Advanced Scenarios
This guide covers advanced Mermin deployment scenarios including custom CNI configurations, multi-cluster deployments, high-availability setups, and performance tuning for high-throughput environments.
Custom CNI Configurations
Different Container Network Interfaces (CNIs) create different network interface patterns.
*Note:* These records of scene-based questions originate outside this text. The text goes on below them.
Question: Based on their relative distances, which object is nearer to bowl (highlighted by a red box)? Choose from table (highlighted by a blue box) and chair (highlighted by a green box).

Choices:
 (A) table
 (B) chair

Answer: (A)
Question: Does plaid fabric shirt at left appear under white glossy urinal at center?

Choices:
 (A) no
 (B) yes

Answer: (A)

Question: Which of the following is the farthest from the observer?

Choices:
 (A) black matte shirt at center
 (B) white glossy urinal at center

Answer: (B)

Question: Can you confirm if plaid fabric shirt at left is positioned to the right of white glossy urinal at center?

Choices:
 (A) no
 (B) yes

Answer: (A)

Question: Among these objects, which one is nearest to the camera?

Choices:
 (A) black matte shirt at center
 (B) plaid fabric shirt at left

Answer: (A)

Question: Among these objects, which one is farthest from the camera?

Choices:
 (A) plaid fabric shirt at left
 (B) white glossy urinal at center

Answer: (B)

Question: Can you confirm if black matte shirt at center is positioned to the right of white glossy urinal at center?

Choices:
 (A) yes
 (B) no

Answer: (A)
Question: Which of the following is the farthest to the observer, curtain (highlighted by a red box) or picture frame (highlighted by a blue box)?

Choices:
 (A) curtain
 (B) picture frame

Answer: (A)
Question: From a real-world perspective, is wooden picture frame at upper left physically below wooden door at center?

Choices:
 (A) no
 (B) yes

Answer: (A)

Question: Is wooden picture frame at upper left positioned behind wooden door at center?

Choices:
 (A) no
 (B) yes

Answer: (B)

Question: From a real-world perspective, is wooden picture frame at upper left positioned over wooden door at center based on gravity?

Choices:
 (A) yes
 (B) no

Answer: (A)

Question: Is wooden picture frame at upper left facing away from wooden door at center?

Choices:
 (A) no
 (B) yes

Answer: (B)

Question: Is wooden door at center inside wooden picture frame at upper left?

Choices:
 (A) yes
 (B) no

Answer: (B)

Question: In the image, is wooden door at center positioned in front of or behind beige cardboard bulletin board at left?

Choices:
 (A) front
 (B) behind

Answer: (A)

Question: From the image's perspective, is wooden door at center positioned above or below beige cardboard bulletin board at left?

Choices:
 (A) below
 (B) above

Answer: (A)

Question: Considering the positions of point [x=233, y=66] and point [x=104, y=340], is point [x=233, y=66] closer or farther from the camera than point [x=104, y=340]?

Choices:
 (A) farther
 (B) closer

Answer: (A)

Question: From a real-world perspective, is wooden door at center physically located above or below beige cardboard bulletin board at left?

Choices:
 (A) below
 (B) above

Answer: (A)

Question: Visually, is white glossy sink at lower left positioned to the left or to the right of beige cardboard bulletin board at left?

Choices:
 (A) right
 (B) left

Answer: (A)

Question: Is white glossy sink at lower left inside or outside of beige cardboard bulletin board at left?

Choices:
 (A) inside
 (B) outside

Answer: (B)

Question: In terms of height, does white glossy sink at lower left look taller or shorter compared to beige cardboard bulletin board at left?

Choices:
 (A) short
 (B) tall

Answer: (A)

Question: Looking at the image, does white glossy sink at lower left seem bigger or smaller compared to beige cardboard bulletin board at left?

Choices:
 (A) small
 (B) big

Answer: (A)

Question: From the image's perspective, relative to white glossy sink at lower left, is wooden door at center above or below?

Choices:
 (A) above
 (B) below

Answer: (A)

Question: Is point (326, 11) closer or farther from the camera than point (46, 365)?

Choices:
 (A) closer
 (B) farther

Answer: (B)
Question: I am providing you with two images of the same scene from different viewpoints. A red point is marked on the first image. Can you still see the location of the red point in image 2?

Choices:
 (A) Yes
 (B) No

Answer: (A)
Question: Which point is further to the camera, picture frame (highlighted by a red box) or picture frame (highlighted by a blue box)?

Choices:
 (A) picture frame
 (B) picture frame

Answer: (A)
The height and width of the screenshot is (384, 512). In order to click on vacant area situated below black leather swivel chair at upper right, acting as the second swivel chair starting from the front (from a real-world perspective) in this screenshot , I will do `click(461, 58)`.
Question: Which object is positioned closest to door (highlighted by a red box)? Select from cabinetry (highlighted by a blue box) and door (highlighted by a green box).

Mermin must be configured to monitor the correct interfaces.
Cilium
Cilium uses cilium_* interfaces for pod networking:
discovery "instrument" {
# Capture both physical and Cilium interfaces
interfaces = ["eth*", "ens*", "cilium_*"]
}Considerations:
Cilium's eBPF datapath is separate from Mermin's monitoring
Monitor physical interfaces for inter-node traffic
Monitor
cilium_*for intra-node pod-to-pod trafficMay see duplicate flows for traffic that crosses nodes
Cilium-specific configuration:
discovery "instrument" {
# Physical interfaces for inter-node traffic
interfaces = ["eth*", "ens*"]
# Add Cilium interfaces only if you need intra-node visibility
# interfaces = ["eth*", "ens*", "cilium_*"]
}
# Cilium uses its own NetworkPolicies
discovery "informer" "k8s" {
selectors = [
{ kind = "CiliumNetworkPolicy" },
{ kind = "Pod" },
{ kind = "Service" },
# ... other resources
]
}Calico
Calico uses cali* interfaces for pod networking:
discovery "instrument" {
# Capture both physical and Calico interfaces
interfaces = ["eth*", "ens*", "cali*"]
}Considerations:
Calico interfaces are
califxxxxxxxxformatMonitor physical interfaces for most traffic
Add
cali*for intra-node pod-to-pod visibilityBe aware of potential flow duplication
Flannel
Flannel uses CNI bridge interfaces:
discovery "instrument" {
# Flannel typically uses cni0 or flannel.1
interfaces = ["eth*", "ens*", "cni*", "flannel.*"]
}Weave Net
Weave Net uses weave interface:
discovery "instrument" {
interfaces = ["eth*", "ens*", "weave"]
}Canal (Flannel + Calico)
Canal combines Flannel for networking and Calico for policies:
discovery "instrument" {
interfaces = ["eth*", "ens*", "cali*"]
}Multi-Cluster Deployments
For observability across multiple Kubernetes clusters:
Strategy 1: Cluster-Specific OTLP Endpoints
Deploy Mermin in each cluster with cluster-specific configuration:
Cluster 1 (us-west):
export "traces" {
otlp = {
endpoint = "http://otel-collector-us-west:4317"
protocol = "grpc"
# Add cluster identifier as resource attribute
resource_attributes = {
"k8s.cluster.name" = "us-west-prod"
"k8s.cluster.region" = "us-west-2"
}
}
}Cluster 2 (eu-west):
export "traces" {
otlp = {
endpoint = "http://otel-collector-eu-west:4317"
protocol = "grpc"
resource_attributes = {
"k8s.cluster.name" = "eu-west-prod"
"k8s.cluster.region" = "eu-west-1"
}
}
}Strategy 2: Central OTLP Collector
All clusters send to a central collector:
export "traces" {
otlp = {
endpoint = "https://central-collector.example.com:4317"
protocol = "grpc"
# Authentication for multi-tenant collector
auth = {
basic = {
user = "cluster-us-west"
pass = "SECRET_PASSWORD"
}
}
# TLS for secure transport
tls = {
insecure_skip_verify = false
ca_cert = "/etc/mermin/certs/ca.crt"
}
resource_attributes = {
"k8s.cluster.name" = "us-west-prod"
}
}
}Strategy 3: Hierarchical Collectors
Regional collectors aggregate to central collector:
Cluster 1 (us-west-1) ──┐
├──> Regional Collector (us-west) ──┐
Cluster 2 (us-west-2) ──┘ │
├──> Central Collector ──> Backend
Cluster 3 (eu-west-1) ──┐ │
├──> Regional Collector (eu-west) ──┘
Cluster 4 (eu-west-2) ──┘Each cluster points to its regional collector, which aggregates and forwards to central.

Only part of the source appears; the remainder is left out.